Casting Shadows Part 3: St. Matthew (continued)
That evening they brought to him many who were possessed with demons; and he cast out the spirits with a word, and healed all who were sick. This was to fulfil what was spoken by the prophet Isaiah, "He took our infirmities and bore our diseases." (Matt. 8:16-17)
This quote from the prophecy of Isaiah seems somewhat out of place, at least on the surface. Most people will recognize this quote as coming from the 53rd chapter of Isaiah, the chapter that discusses the suffering Servant of the Lord, by whose stripes we are healed.
But here, St. Matthew applies it in such a way that it seems to be talking about literal diseases and illnesses, as opposed to spiritual diseases and illnesses.
Isaiah writes:
Surely he has borne our griefs and carried our sorrows; yet we esteemed him stricken, smitten by God, and afflicted. But he was wounded for our transgressions, he was bruised for our iniquities; upon him was the chastisement that made us whole, and with his stripes we are healed. All we like sheep have gone astray; we have turned every one to his own way; and the LORD has laid on him the iniquity of us all. (Is. 53:4-6)
The two words used by Isaiah ("griefs" and "sorrows") are kholee and makobe. The former means "sickness," and the latter can refer to either mental or physical pain (i.e., either sorrow or disease).
In the context of the prophecy, however, these illnesses, griefs, diseases, sorrows, etc., are metaphors for sin. This becomes clear by the fact that the Servant is said to have "borne" these things - and Jesus certainly did not literally take upon Himself bodily disease and illness.

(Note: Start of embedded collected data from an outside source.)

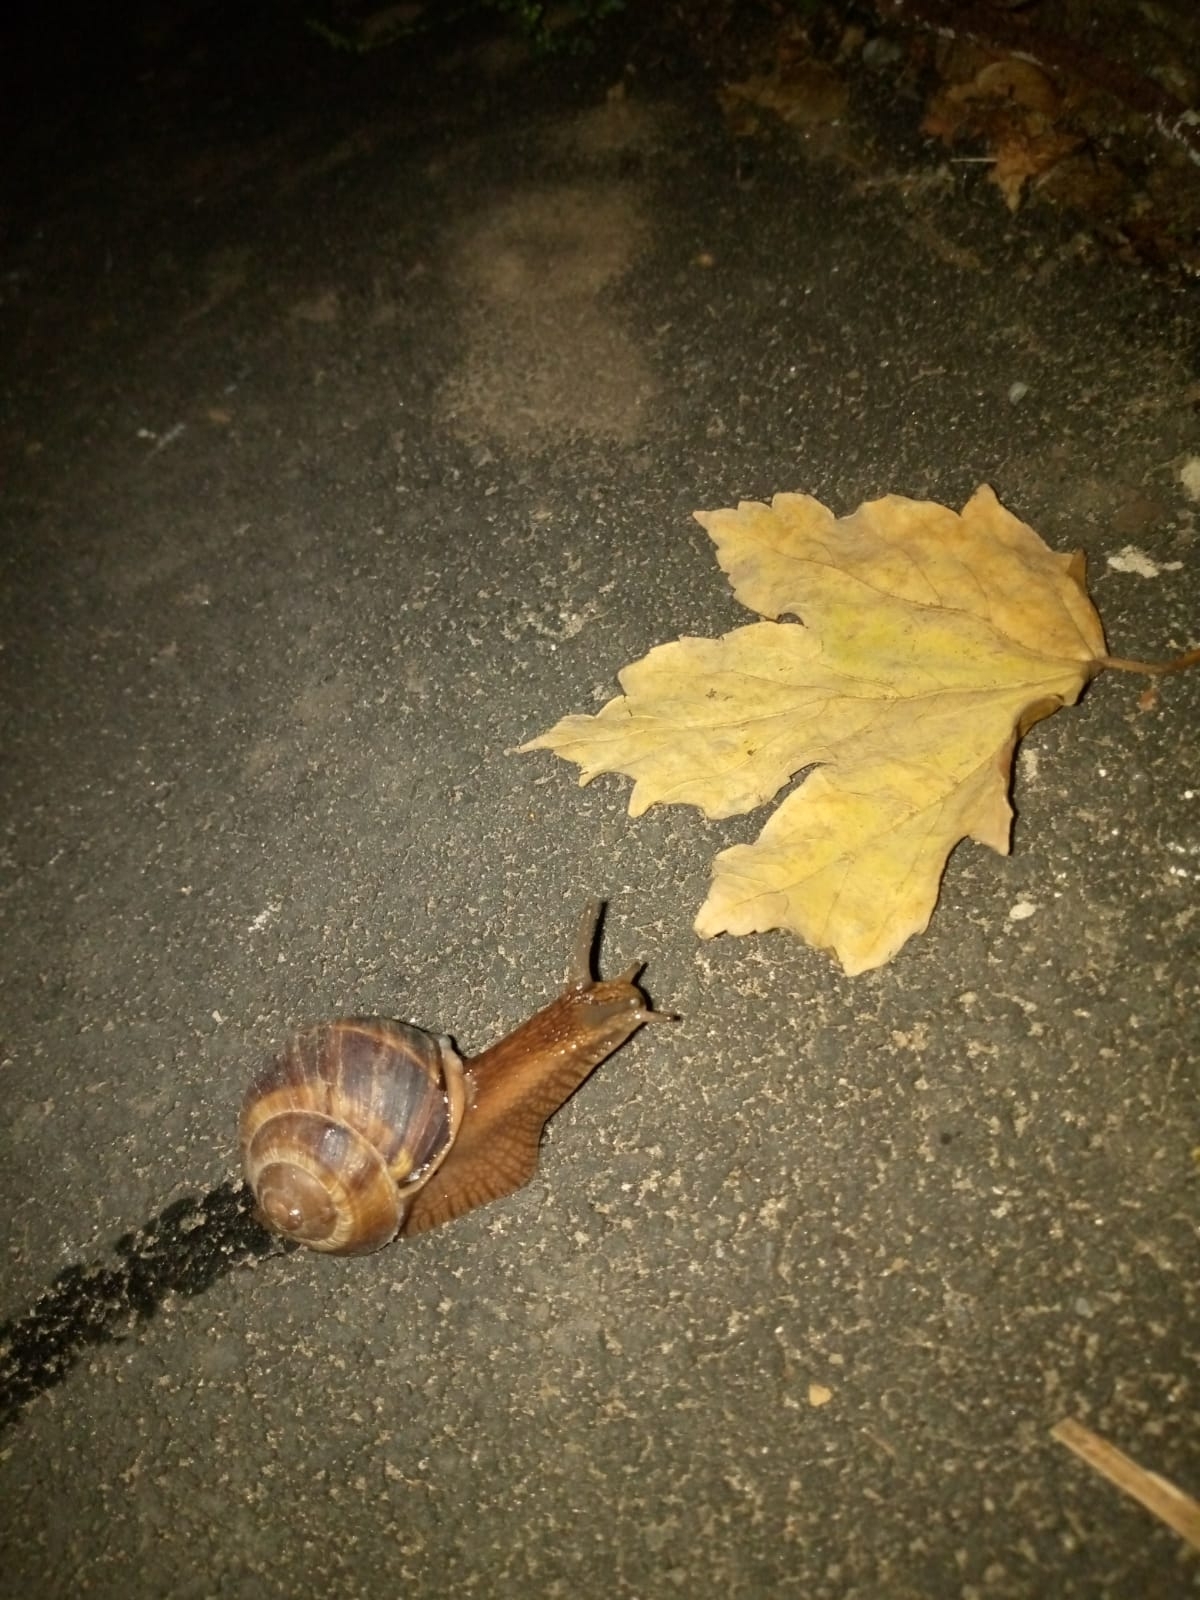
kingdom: Animalia
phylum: Mollusca
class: Gastropoda
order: Stylommatophora
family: Helicidae
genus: Helix
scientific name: Helix lucorum
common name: Turkish snail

This is precisely St. Matthew's point. The literal diseases and illnesses that Our Lord heals in the Gospel are simultaneously literal miracles and spiritual metaphors. They are a picture of what the Messiah has truly come to do: to bear our sins and cleanse us from unrighteousness.
These two themes coincide in the Psalms:
"Some were sick through their sinful ways, and because of their iniquities suffered affliction." (Psalm 107:17)
It has been said, and rightly so, that God often sends physical illnesses as tangible signs of our spiritual condition. Not to say that every single individual disease represents a spiritual problem in a person's life, but rather, on a more general level the physical sickness points to something deeper.
Leprosy, for example, is a symbol of sin in the Scriptures (Jesus heals a leper earlier in this same chapter of St. Matthew's Gospel). It is interesting to note that when a person was afflicted with leprosy, that person could no longer to the temple/tabernacle to worship - sin separates us from the Body of Christ. After a person was healed of their leprosy, they had to go and see a priest for examionation and confirmation of that healing - the New Covenant realities here are unmistakeable.
What is interesting is that, throughout this chapter of the Gospel, Our Lord effects these miracles - healing a leper, healing the sick, etc. - by actually touching the afflicted person. We read that, in the case of the leper, "he stretched out his hand and touched him" (vs. 3); in the case of St. Peter's mother-in-law, we read that "he touched her hand, and the fever left her." (vs. 15)
Why the emphasis on touching? Because the Old Covenant laws prohibited physical contact with the ill. To touch a leper, to touch a menstruating woman, to touch a dead body was to make yourself "unclean." But in Our Lord's case, He touches a leper, He touches a menstruating woman, and He touches a dead body, and the reverse effect takes place: He does not become unclean by touching them, they become "clean" (healed) by His touch.
The prohibition in Israel's time was a symbol of their own weakness. God intended them to be a "city set on a hill," to be a light to all the Gentile nations, but they proved too impressionable and moldable to be of any use. That is, rather than influencing and forming the nations by their example, they themselves were formed and influenced by the nations, and began following after the gods of the Gentiles.
They could not reach out and touch the unclean nations without themselves becoming unclean; so God imposed these physical restrictions on them to drive the point home.
As St. Matthew continues to develop His theme of Jesus as the New Israel, he shows how Jesus fulfills what Israel should have been. He can reach out and touch the unclean, and rather than being affected by them, they are affected by Him.
This truth plays itself out on both the physical and spiritual levels, which makes Isaiah 53:4 an ideal text for St. Matthew to quote - assuming that the reader will know the spiritual meaning of that text, and that Isaiah was referring to spiritual illnesses and diseases.
Implicit in use of the quote by St. Matthew is also the "how" of the spiritual healings; how is it that Jesus will be the New Israel and heal the sin of the nations? The rest of Isaiah 53 goes on to speak in very explicit terms of the Passion of Christ. This is all very much part of context which St. Matthew wishes to evoke in the reader's mind.